De aquella guerra del Peloponeso dio cuenta Tucídides, con tan hermoso estilo que ha pasado a los anales como el primero y mejor de los historiadores. De la inteligencia de Sócrates fue Platón quien la plasmó en sus Diálogos. Las tragedias de los tres grandes dramaturgos han llegado hasta nosotros en su mayor parte. Fidias es conocido por los frisos del Partenón requisados por los británicos y por los testimonios de los afortunados que contemplaron sus obras. De la sutileza e inteligencia de Aspasia y del gobierno de su amante, Pericles, es su epíteto el que perdura como un sello indeleble: la Atenas de Pericles. El ágora donde se reunía la asamblea ciudadana ha quedado en la imaginación colectiva como la prístina fuente de la democracia. La Iglesia se arrogó el nombre de aquella ecclesía. Las ruinas de la Acrópolis son el testimonio de una gloria que resplandece con tal magnitud que encubre su decadencia, la derrota en la guerra, la ignominiosa condena de Sócrates, la esclavitud de muchos de sus habitantes, la postergación de la mujer ateniense, las miserias de la oligarquía de los eupátridas, la sumisión de sus aliados jónicos y otras ignominias. Pese a ello, Esparta ganó aquella contienda tan bellamente contada, pero perdió estrepitosamente el juicio de la Historia.

¿Qué quedará de nuestra contienda vírica? La abdicación no resignada de una potencia, Estados Unidos, que renuncia al liderazgo mundial sin rebajar su soberbia, la ambición de la emergente China, que no duda en asentar su poder sobre las condiciones laborales miserables de sus propios trabajadores; y una Europa que no sabe que su mayor logro es la prosperidad de sus ciudadanos, que recorta cicateramente por no tener claro su lugar en el mundo. En medio de una guerra comercial, tecnológica y diplomática por la hegemonía mundial, se ha de pactar una tregua para librar otra confrontación tanto o más calamitosa: la de un virus tan desconocido como aquellas fiebres que asolaron la Atenas de Pericles. Como entonces, no se sabe muy bien si el enemigo está dentro o está fuera.
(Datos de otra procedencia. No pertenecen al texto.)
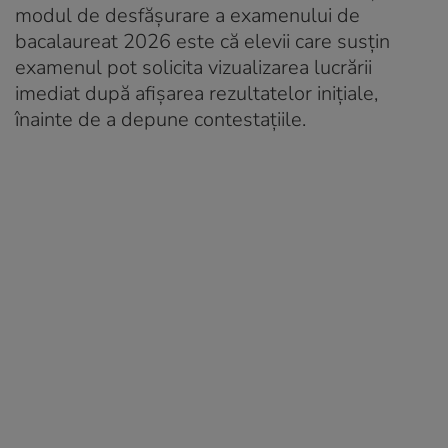
modul de desfășurare a examenului de
bacalaureat 2026 este că elevii care susțin
examenul pot solicita vizualizarea lucrării
imediat după afișarea rezultatelor inițiale,
înainte de a depune contestațiile.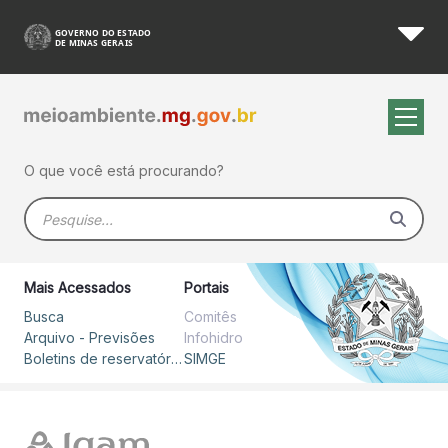
Avisos Meteorológicos Emiti
Pular para o Conteúdo principal
O que você está procurando?
Barra de busca
Mais Acessados
Portais
Busca
Comitês
Arquivo - Previsões
Infohidro
Boletins de reservatórios
SIMGE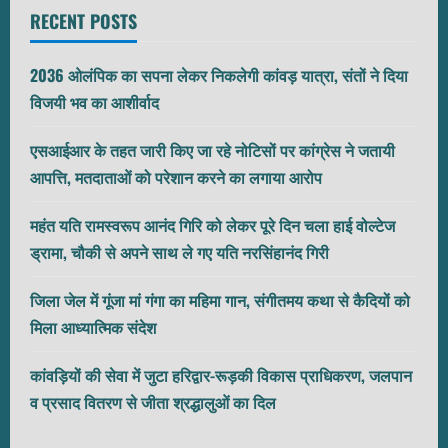
RECENT POSTS
2036 ओलंपिक का सपना लेकर निकलेगी कांवड़ यात्रा, संतों ने दिया
विजयी भव का आशीर्वाद
एसआईआर के तहत जारी किए जा रहे नोटिसों पर कांग्रेस ने जतायी
आपत्ति, मतदाताओं को परेशान करने का लगाया आरोप
महंत यति रामस्वरूप आनंद गिरि को लेकर पूरे दिन चला हाई वोल्टेज
ड्रामा, चौकी से अपने साथ ले गए यति नरसिंहानंद गिरी
जिला जेल में गूंजा मां गंगा का महिमा गान, संगीतमय कथा से कैदियों को
मिला आध्यात्मिक संदेश
कांवड़ियों की सेवा में जुटा हरिद्वार-रूड़की विकास प्राधिकरण, जलपान
व प्रसाद वितरण से जीता श्रद्धालुओं का दिल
Nuestro problema es aún mayor: no hay nadie que pueda contarlo como hicieron aquellos prodigiosos griegos 2.500 años ha. No tenemos a un Pericles que, pese a todos sus enemigos, tenga la clarividencia para dirigir a su pueblo. Los grandes dramaturgos han sido sustituidos por guionistas de comedias bufas, que incluso llegan a gobernar países. Los eminentes filósofos, relegados al ostracismo de las universidades. Los esclavos, convertidos en precarios asalariados. Ni siquiera un discurso fúnebre que declamar, a la manera del gran Pericles, por una civilización que no habrá de perdurar. Los problemas siguen siendo los mismos, pero hemos perdido el relato y, por ello, el juicio de la Historia.